Friday, February 20, 2009

Media and Information Overload


Here are some treats from the Columbia Journalism Review. One of our tasks in this class is to consider not just how media impact messages--things we may wish to say or hear--but how media impact us, our thinking, and our relationships with other human beings.
The video clip below is a short description of the research Maggie Jackson is doing on our ability to pay attention to the world around us. Watch the clip and consider two different ways we can apply our mental energy: in a focused, precise way, or in a diffuse and complex way. We can think of it as the difference between meditation and multi-tasking.
The structure of digital media and the aggressive way advertising solicits our attention pulls our mind into a natural state of diffusion--our thoughts change rapidly, and no thought remains very long.
The above photo: Scientists quantifying the mental energy of a Buddhist monk meditating. source: TheBuddhistblog.blogspot.com

Monday, February 9, 2009

Ad Analysis Assignment

I've posted today's slides on Blackboard that deal with Wednesday's Ad Analysis assignment and the Radio as a Medium slides.
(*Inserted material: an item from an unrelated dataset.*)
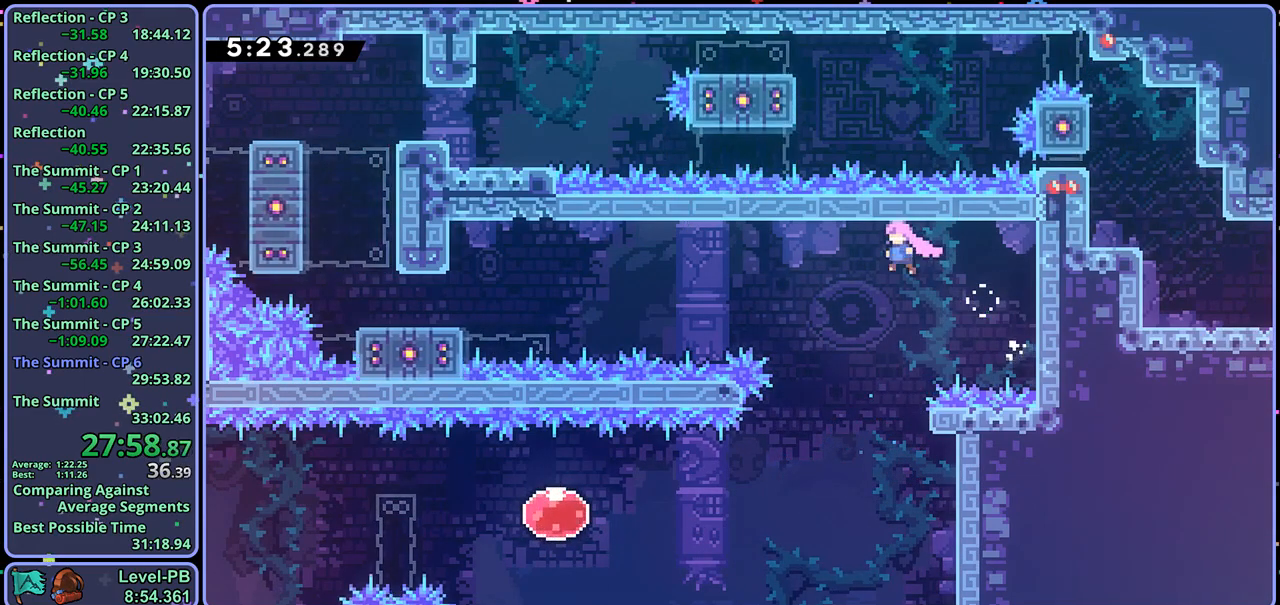
{"buttons": ["CROSS"], "left_stick": "left", "right_stick": "center", "events": [[100, "L1", "up"], [100, "R1", "up"], [300, "R1", "down"], [433, "R1", "up"]]}
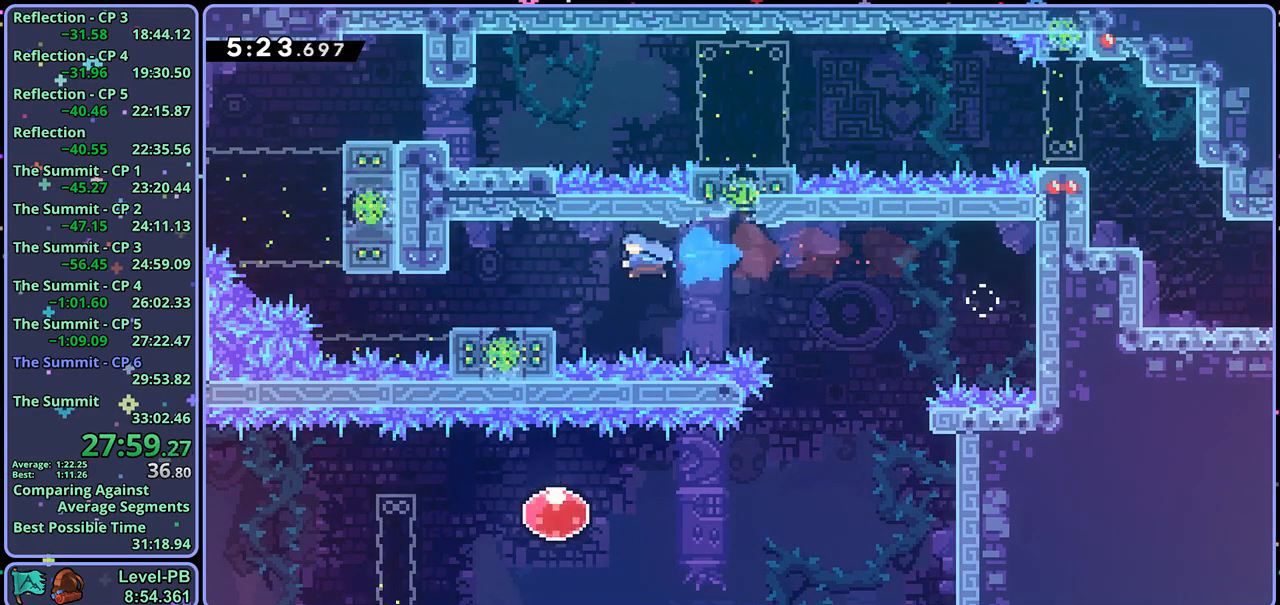
{"buttons": [], "left_stick": "center", "right_stick": "center", "events": [[17, "CROSS", "up"], [250, "left_stick", "center"]]}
The Ad Analysis is pretty straightforward if you just follow the format below:


1. Description:
–The medium of the ad (TV, print, radio, web...)
–The source of the ad (the TV station, or magazine, for example)
–All the elements that help tell the story of the ad
•Music (happy, sad, vocal, instrumental, genre….)
•Visual images (what objects, what style, colors…)
•Text (including fonts, size, location, information…)

2. Analysis
–Why is it constructed the way it is (how does the design of the ad help persuade the audience)
–Who is the targeted audience
–What is the argumentation form
•Logos (logical argument providing evidence)
•Ethos (persuasion based on someone’s reputation)
•Pathos (persuasion based on an emotional appeal)

3. Evaluation

–How well do you think the advertisement worked?
–Is the argument persuasive?
–What were the specific strengths of the ad?
–What could be improved?

Monday, February 2, 2009

More Resources


Once you open the floodgates to a topic like independent media--individuals telling their stories through film, radio, animation, music, and on and on--then it can be hard to stop passing along more material. Take a look below at a few sites which will not only give you access to great storytelling (and much of it by young adults), but the resources to create your own stories.


Everyone in this class has a compelling story to tell--one that would make us stop and think quietly about it, or would double us over in laughter, tears, or both--most likely both.


The world will be a better place to the extent that you tell these stories.


Your production assignment can be about anything. And it's just your next step in a longer series of stories to tell.